Close in the heels of the REC tax-free bond issue comes HUDCO’s tax-free bonds. Only this time, thanks partly to higher 10-year gilts (which act as a reference rate), the coupon rates of HUDCO are marginally higher than that of REC. For instance, the 10-year rate is at 8.39% (for retail investors with less than Rs 10 lakh investment) for HUDCO as against 8.26% offered by REC.
The 15-year bonds come with an interest rate of 8.76% per annum while the 20-year tenure will pay 8.74% a year. Investors can go with the 10 or 15-yer bond, based on their capital requirements. Interest is paid out annually.
What are tax-free bonds
Tax-free bonds are non-convertible debentures on which the interest income does not suffer tax throughout the tenure of the bond. There is no tax benefit (such as 80C) on the principal. Most debt options, barring the PPF and EPF suffer tax on the interest component. Your FDs, post office schemes and corporate deposits are no exceptions.
The coupon rate of the tax-free bond is actually the post-tax return for you.
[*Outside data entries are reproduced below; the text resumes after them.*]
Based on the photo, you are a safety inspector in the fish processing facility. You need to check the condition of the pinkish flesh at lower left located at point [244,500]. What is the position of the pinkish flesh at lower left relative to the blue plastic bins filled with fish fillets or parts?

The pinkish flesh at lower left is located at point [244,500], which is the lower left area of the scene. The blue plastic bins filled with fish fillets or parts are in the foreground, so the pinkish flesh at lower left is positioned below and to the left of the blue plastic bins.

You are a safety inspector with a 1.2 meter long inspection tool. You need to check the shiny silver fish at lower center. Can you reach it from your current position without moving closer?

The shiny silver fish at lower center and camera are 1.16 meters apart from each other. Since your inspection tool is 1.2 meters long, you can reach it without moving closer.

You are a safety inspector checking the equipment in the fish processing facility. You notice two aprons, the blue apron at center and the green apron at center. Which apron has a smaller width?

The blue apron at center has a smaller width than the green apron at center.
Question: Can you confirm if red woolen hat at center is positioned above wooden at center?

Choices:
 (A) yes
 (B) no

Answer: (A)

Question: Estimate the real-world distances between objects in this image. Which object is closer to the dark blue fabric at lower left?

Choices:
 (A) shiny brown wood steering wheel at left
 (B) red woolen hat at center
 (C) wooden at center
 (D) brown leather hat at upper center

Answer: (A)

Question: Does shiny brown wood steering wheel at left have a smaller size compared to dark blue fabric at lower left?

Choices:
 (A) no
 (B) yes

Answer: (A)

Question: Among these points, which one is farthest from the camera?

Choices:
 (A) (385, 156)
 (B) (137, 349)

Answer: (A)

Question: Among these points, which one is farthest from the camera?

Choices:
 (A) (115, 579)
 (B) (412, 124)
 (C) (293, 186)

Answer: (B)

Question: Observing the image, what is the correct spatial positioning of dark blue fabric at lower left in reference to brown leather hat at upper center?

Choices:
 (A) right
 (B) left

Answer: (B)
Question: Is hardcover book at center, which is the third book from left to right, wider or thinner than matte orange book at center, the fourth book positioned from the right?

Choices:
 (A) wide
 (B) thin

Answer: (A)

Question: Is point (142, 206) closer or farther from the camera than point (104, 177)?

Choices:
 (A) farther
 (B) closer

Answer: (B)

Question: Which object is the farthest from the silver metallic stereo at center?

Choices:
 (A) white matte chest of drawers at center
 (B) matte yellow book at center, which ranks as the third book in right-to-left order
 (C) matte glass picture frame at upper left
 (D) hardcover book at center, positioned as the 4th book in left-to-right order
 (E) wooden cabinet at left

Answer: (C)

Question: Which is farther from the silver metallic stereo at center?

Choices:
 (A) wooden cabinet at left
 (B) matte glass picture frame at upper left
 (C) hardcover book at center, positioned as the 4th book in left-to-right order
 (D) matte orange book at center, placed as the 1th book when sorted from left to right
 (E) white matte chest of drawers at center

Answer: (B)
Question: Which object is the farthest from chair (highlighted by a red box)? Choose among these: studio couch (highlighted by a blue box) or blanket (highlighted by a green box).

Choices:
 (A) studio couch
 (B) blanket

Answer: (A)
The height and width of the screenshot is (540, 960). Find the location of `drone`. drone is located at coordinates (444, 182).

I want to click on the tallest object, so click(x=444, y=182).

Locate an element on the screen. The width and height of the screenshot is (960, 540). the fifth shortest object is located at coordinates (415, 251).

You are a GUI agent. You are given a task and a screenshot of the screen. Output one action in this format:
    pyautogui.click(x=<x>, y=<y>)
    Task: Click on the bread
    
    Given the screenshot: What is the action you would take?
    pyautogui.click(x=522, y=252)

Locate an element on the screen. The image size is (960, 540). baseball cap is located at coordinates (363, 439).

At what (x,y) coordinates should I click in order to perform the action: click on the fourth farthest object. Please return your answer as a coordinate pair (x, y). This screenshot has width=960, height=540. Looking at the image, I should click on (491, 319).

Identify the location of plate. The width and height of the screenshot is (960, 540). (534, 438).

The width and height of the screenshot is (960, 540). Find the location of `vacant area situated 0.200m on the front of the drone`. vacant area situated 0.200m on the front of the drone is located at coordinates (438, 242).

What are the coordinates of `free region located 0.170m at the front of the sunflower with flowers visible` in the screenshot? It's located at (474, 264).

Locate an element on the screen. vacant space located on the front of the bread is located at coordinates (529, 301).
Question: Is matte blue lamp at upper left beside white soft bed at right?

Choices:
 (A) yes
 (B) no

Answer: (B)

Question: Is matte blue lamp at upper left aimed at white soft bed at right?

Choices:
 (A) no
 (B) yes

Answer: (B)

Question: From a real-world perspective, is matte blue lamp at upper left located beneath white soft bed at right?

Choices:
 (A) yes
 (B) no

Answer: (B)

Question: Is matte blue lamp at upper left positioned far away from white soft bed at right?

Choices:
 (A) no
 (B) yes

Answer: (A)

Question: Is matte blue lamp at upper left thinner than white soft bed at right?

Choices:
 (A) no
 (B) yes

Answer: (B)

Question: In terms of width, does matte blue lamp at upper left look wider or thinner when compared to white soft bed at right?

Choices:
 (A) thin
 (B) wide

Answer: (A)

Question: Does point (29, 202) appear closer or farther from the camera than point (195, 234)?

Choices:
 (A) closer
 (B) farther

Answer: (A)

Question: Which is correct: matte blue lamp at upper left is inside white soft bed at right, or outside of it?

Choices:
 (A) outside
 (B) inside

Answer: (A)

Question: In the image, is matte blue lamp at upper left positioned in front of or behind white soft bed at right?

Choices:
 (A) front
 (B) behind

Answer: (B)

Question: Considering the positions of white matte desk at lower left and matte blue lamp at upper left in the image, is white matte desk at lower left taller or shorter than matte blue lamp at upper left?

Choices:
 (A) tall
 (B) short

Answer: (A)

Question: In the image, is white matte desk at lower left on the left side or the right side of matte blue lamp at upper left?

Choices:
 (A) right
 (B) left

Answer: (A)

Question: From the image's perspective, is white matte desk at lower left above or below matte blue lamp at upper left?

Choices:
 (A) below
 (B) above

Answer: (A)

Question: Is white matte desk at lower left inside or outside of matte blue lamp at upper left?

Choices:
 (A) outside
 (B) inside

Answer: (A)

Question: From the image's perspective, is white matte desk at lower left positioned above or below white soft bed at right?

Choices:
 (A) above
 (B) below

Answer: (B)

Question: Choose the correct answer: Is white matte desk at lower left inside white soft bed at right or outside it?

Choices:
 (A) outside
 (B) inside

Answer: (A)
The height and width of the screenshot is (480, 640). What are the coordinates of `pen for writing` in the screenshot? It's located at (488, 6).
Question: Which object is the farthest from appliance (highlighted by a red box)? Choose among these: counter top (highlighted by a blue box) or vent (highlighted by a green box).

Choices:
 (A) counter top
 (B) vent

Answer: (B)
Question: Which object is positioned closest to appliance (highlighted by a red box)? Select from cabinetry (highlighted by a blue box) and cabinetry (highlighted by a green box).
This makes this class of bonds attractive for most tax payers.
Added to this, government security yields saw a sharp rise after the recent hike in interest rate by RBI. As a result, long-term bond yields are high, providing scope for you to lock into them using these bonds.
The table below also illustrates how the bonds score over fixed deposits for those in the 20% and 30% tax bracket at this juncture.
However, given that the liquidity in these instruments may not be high and you should know about yield movements before you decide to sell, the bonds are best suited for retail investors as a hold-till-maturity option.
HUDCO is a public financial institution under the Companies Act and also registered as a housing finance company under NHB. It is a 100% government of India undertaking that seeks to provide long-term financing for social housing and urban infrastructure development projects.
The current issue of HUDCO has an AA+ rating from Care Ratings. That is one notch below the top rating but still considered low risk and investment worthy. REC’s bonds enjoyed higher rating.
HUDCO’s rating is slightly lower as a result of high exposure to sectors such as power and real estate, which are considered vulnerable in the current situation. Nevertheless, that it is a government company having healthy capitalization levels and access to low-cost funding provides comfort.
Hence, the slightly lower rating need not act a deterrent. The company had net profits of Rs 700 crore as of March 31, 2013, on total income of Rs 2923 crore.